She and her partner also wanted to leave open the possibility that both of them would at some point get pregnant. Since Summers is older, it was logical that she should go first.

When she finally did get pregnant, however, “there always seemed to be some tradeoff going on,” she said. Her first OB/GYN, for example, was a gay man who was good for her “gay self,” but was not a fan of the natural childbirth that Summers favored.

But when she found a midwife who accepted her insurance, “I really ran up against a culture that was not gay friendly, and that seemed somewhat punishing towards women who were not acting like women.”

She explained, “I wanted to feel that I was doing things right but that I could maintain who I was. I didn’t find a comfortable place where all those things could take place.”

The comic also describes how pregnancy changed her relationships with people like her landlord and the fireman next door, who had come to accept her as a butch and “treated me like a regular guy,” she said. “It was very confusing to then find me be pregnant and have me seem to have a very sexual female persona suddenly.”

And after years of getting her parents “to accept my masculine appearance and style,” she said, “it seemed to suddenly go out the window. . . . I was being encouraged to wear feminizing maternity pants, and they were very concerned about my doing handiwork and taking any physical risks.” She found it “unnerving.”

Despite the challenges of pregnancy, she said she now feels like “a much stronger person than I was, and more flexible,” with “a less fragile sense of self” and “not so easily cowed by other people’s experiences and the notion of a universal and correct birth experience.”

After she was no longer pregnant or breastfeeding, she said, “I was able to go back and be my normal self again.”

In fact, she added, “Now my son has had to get quite accustomed to explaining that I am in fact his mother and not his father.”

With blogs enabling more and more people to write about their parenting experiences, Summers feels that comics nonetheless hold some advantages over text. “You can show many more things than a blog makes possible,” she contended.

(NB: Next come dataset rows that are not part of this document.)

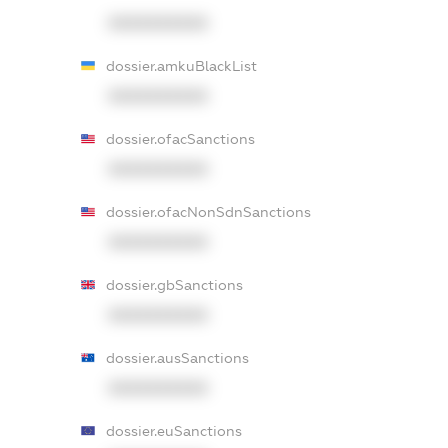
XXXXXXXXXX
dossier.amkuBlackList
XXXXXXXXXX
dossier.ofacSanctions
XXXXXXXXXX
dossier.ofacNonSdnSanctions
XXXXXXXXXX
dossier.gbSanctions
XXXXXXXXXX
dossier.ausSanctions
XXXXXXXXXX
dossier.euSanctions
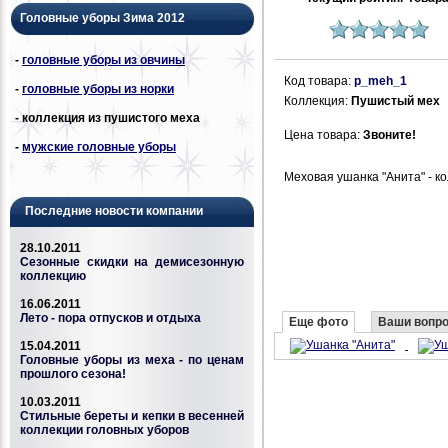
Головные уборы Зима 2012
-
головные уборы из овчины
Код товара:
p_meh_1
-
головные уборы из норки
Коллекция:
Пушистый мех
- коллекция из пушистого меха
Цена товара:
Звоните!
-
мужские головные уборы
Меховая ушанка "Анита" - к
Последние новости компании
28.10.2011
Сезонные скидки на демисезонную
коллекцию
16.06.2011
Лето - пора отпусков и отдыха
Еще фото
Ваши вопр
15.04.2011
Головные уборы из меха - по ценам
прошлого сезона!
10.03.2011
Стильные береты и кепки в весенней
коллекции головных уборов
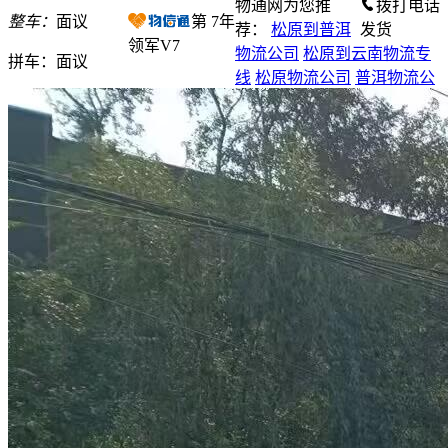
物通网为您推
拨打电话
整车：
面议
第
7
年
荐：
松原到普洱
发货
领军V7
物流公司
松原到云南物流专
拼车：
面议
线
松原物流公司
普洱物流公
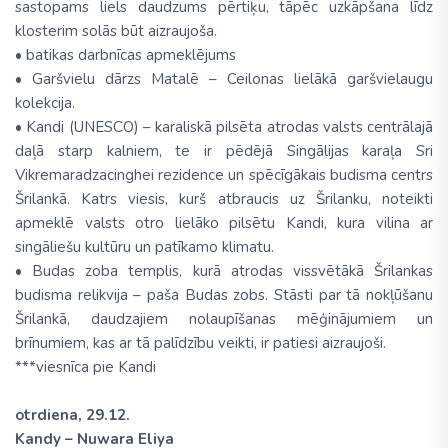
sastopams liels daudzums pērtiķu, tāpēc uzkāpšana līdz
klosterim solās būt aizraujoša.
• batikas darbnīcas apmeklējums
• Garšvielu dārzs Matalē – Ceilonas lielākā garšvielaugu
kolekcija.
• Kandi (UNESCO) – karaliskā pilsēta atrodas valsts centrālajā
daļā starp kalniem, te ir pēdējā Singālijas karaļa Sri
Vikremaradzacinghei rezidence un spēcīgākais budisma centrs
Šrilankā. Katrs viesis, kurš atbraucis uz Šrilanku, noteikti
apmeklē valsts otro lielāko pilsētu Kandi, kura vilina ar
singāliešu kultūru un patīkamo klimatu.
• Budas zoba templis, kurā atrodas vissvētākā Šrilankas
budisma relikvija – paša Budas zobs. Stāsti par tā nokļūšanu
Šrilankā, daudzajiem nolaupīšanas mēģinājumiem un
brīnumiem, kas ar tā palīdzību veikti, ir patiesi aizraujoši.
***viesnīca pie Kandi
otrdiena, 29.12.
Kandy – Nuwara Eliya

It is also “very easy to get drawn into the medium,” she said. Comics “suck people in pretty instantly.”

Some readers will recognize the similarities between her character’s appearance and Tintin, the classic comic book character of Belgian artist Hergé. Tintin, she said, has been her masculine role model ever since she was a kid. She explained, “I loved the idea of wearing things like knee britches and berets and cutting that kind of Tintin-esque figure, rather than being like a 50’s style butch who’s really going for something rougher and tougher.”

Hergé may never have imagined a pregnant Tintin, but we can be grateful Summers did. Pregnant Butch shows us a little-explored facet of LGBT parenthood, in a medium that should have widespread appeal.